[Opening Provided information section]

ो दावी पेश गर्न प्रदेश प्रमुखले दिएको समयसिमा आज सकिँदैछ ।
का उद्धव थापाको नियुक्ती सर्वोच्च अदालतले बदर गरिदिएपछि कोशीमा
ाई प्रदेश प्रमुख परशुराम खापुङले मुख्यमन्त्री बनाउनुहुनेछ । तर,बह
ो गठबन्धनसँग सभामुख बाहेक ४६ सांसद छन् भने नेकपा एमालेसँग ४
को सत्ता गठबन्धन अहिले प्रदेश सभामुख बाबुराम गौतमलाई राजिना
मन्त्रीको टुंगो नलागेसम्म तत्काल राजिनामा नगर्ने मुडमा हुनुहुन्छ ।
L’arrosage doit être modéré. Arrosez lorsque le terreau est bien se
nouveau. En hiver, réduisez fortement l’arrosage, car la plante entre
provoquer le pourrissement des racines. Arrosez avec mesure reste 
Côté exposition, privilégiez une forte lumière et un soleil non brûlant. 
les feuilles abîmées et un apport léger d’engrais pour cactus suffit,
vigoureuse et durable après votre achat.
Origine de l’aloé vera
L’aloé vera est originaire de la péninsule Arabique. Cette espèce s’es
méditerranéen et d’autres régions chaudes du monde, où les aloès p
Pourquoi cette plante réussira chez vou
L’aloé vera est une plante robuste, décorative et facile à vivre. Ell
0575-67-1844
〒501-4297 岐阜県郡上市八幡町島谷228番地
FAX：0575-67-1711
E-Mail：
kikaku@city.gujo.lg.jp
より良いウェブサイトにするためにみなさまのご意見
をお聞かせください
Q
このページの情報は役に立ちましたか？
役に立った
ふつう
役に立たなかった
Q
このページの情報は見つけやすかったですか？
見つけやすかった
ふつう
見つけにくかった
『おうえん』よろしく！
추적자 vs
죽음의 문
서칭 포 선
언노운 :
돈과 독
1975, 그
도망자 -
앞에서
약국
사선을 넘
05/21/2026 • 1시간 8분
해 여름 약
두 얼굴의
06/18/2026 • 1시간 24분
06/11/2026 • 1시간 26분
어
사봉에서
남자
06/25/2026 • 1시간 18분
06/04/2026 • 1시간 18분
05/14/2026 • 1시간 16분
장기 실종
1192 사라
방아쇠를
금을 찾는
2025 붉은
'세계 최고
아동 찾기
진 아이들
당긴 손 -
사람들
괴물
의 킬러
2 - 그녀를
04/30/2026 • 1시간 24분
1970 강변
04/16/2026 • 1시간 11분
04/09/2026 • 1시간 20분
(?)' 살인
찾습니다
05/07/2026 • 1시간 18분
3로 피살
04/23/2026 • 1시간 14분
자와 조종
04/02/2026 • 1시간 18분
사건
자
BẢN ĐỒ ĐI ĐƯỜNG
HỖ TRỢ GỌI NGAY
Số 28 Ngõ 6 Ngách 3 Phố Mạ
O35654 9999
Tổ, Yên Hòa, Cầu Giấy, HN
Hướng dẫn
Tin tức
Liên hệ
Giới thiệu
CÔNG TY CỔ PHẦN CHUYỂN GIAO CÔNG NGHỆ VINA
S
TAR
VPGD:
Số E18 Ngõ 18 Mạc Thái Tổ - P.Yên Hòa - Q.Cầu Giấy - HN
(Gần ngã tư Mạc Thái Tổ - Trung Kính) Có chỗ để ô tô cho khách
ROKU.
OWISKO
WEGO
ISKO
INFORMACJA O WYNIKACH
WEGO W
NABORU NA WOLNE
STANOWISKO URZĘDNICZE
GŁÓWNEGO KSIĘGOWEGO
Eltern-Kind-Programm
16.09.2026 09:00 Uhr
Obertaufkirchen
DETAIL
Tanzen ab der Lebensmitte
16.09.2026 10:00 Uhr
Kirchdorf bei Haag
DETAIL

[Closing Provided information section]

• [Work to complete]
Full repetition needed. Write out every entry above exactly as given.

• [Response to the exercise]
ो दावी पेश गर्न प्रदेश प्रमुखले दिएको समयसिमा आज सकिँदैछ ।
का उद्धव थापाको नियुक्ती सर्वोच्च अदालतले बदर गरिदिएपछि कोशीमा
ाई प्रदेश प्रमुख परशुराम खापुङले मुख्यमन्त्री बनाउनुहुनेछ । तर,बह
ो गठबन्धनसँग सभामुख बाहेक ४६ सांसद छन् भने नेकपा एमालेसँग ४
को सत्ता गठबन्धन अहिले प्रदेश सभामुख बाबुराम गौतमलाई राजिना
मन्त्रीको टुंगो नलागेसम्म तत्काल राजिनामा नगर्ने मुडमा हुनुहुन्छ ।
L’arrosage doit être modéré. Arrosez lorsque le terreau est bien se
nouveau. En hiver, réduisez fortement l’arrosage, car la plante entre
provoquer le pourrissement des racines. Arrosez avec mesure reste 
Côté exposition, privilégiez une forte lumière et un soleil non brûlant. 
les feuilles abîmées et un apport léger d’engrais pour cactus suffit,
vigoureuse et durable après votre achat.
Origine de l’aloé vera
L’aloé vera est originaire de la péninsule Arabique. Cette espèce s’es
méditerranéen et d’autres régions chaudes du monde, où les aloès p
Pourquoi cette plante réussira chez vou
L’aloé vera est une plante robuste, décorative et facile à vivre. Ell
0575-67-1844
〒501-4297 岐阜県郡上市八幡町島谷228番地
FAX：0575-67-1711
E-Mail：
kikaku@city.gujo.lg.jp
より良いウェブサイトにするためにみなさまのご意見
をお聞かせください
Q
このページの情報は役に立ちましたか？
役に立った
ふつう
役に立たなかった
Q
このページの情報は見つけやすかったですか？
見つけやすかった
ふつう
見つけにくかった
『おうえん』よろしく！
추적자 vs
죽음의 문
서칭 포 선
언노운 :
돈과 독
1975, 그
도망자 -
앞에서
약국
사선을 넘
05/21/2026 • 1시간 8분
해 여름 약
두 얼굴의
06/18/2026 • 1시간 24분
06/11/2026 • 1시간 26분
어
사봉에서
남자
06/25/2026 • 1시간 18분
06/04/2026 • 1시간 18분
05/14/2026 • 1시간 16분
장기 실종
1192 사라
방아쇠를
금을 찾는
2025 붉은
'세계 최고
아동 찾기
진 아이들
당긴 손 -
사람들
괴물
의 킬러
2 - 그녀를
04/30/2026 • 1시간 24분
1970 강변
04/16/2026 • 1시간 11분
04/09/2026 • 1시간 20분
(?)' 살인
찾습니다
05/07/2026 • 1시간 18분
3로 피살
04/23/2026 • 1시간 14분
자와 조종
04/02/2026 • 1시간 18분
사건
자
BẢN ĐỒ ĐI ĐƯỜNG
HỖ TRỢ GỌI NGAY
Số 28 Ngõ 6 Ngách 3 Phố Mạ
O35654 9999
Tổ, Yên Hòa, Cầu Giấy, HN
Hướng dẫn
Tin tức
Liên hệ
Giới thiệu
CÔNG TY CỔ PHẦN CHUYỂN GIAO CÔNG NGHỆ VINA
S
TAR
VPGD:
Số E18 Ngõ 18 Mạc Thái Tổ - P.Yên Hòa - Q.Cầu Giấy - HN
(Gần ngã tư Mạc Thái Tổ - Trung Kính) Có chỗ để ô tô cho khách
ROKU.
OWISKO
WEGO
ISKO
INFORMACJA O WYNIKACH
WEGO W
NABORU NA WOLNE
STANOWISKO URZĘDNICZE
GŁÓWNEGO KSIĘGOWEGO
Eltern-Kind-Programm
16.09.2026 09:00 Uhr
Obertaufkirchen
DETAIL
Tanzen ab der Lebensmitte
16.09.2026 10:00 Uhr
Kirchdorf bei Haag
DETAIL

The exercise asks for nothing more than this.